--- Datensatz ---

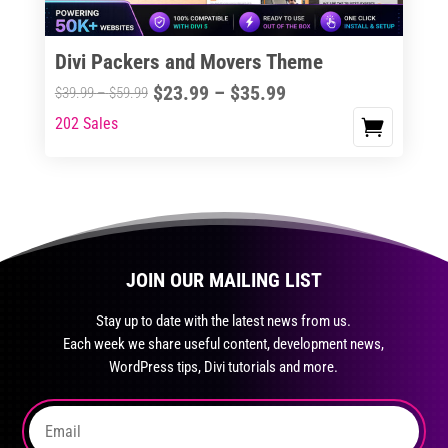
on
the
Divi Packers and Movers Theme
product
Price
$
23.99
–
$
35.99
Price
$
39.99
–
$
59.99
page
range:
range:
202 Sales
This
$23.99
$39.99
product
through
through
has
$35.99
$59.99
multiple
variants.
The
JOIN OUR MAILING LIST
options
may
Stay up to date with the latest news from us.
be
Each week we share useful content, development news,
chosen
WordPress tips, Divi tutorials and more.
on
the
product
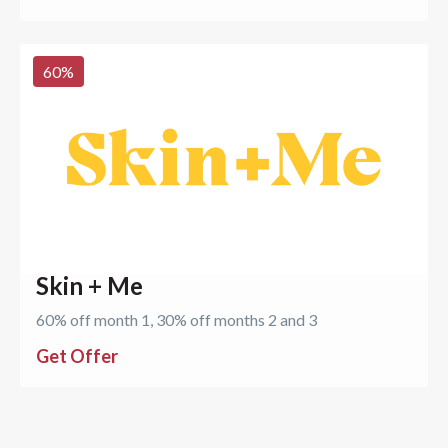
60
%
Skin + Me
60% off month 1, 30% off months 2 and 3
Get Offer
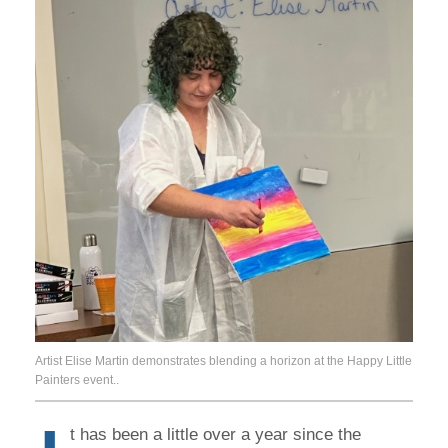
Artist Elise Martin demonstrates blending a horizon at the Happy Little
Painters event..
t has been a little over a year since the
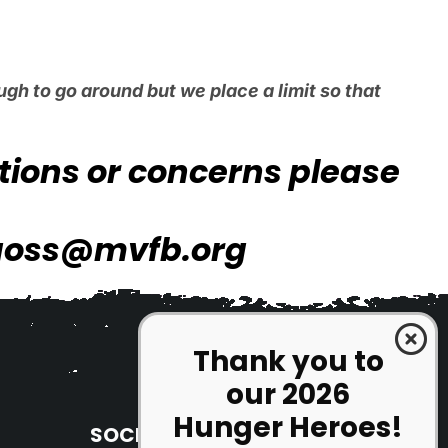
gh to go around but we place a limit so that
stions or concerns please
goss@mvfb.org
Thank you to
our 2026
Hunger Heroes!
SOCIAL MEDIA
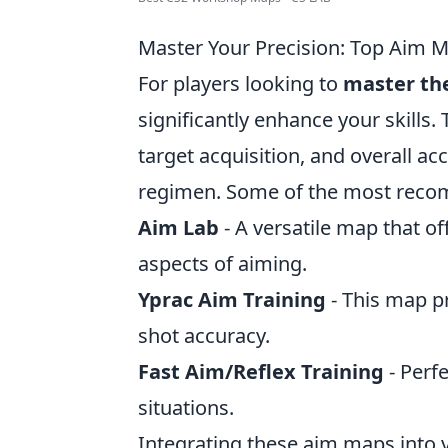
Master Your Precision: Top Aim 
For players looking to
master the
significantly enhance your skills
target acquisition, and overall ac
regimen. Some of the most rec
Aim Lab
- A versatile map that off
aspects of aiming.
Yprac Aim Training
- This map pr
shot accuracy.
Fast Aim/Reflex Training
- Perfe
situations.
Integrating these aim maps into y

---

• Arbeitsauftrag: Extrahieren Sie aus den obigen Datensätzen jede Zeile, die das Wort "news" enthält. Die Groß- und Kleinschreibung ist dabei zu beachten.

• Lösung:
Stay up to date with the latest news from us.
Each week we share useful content, development news,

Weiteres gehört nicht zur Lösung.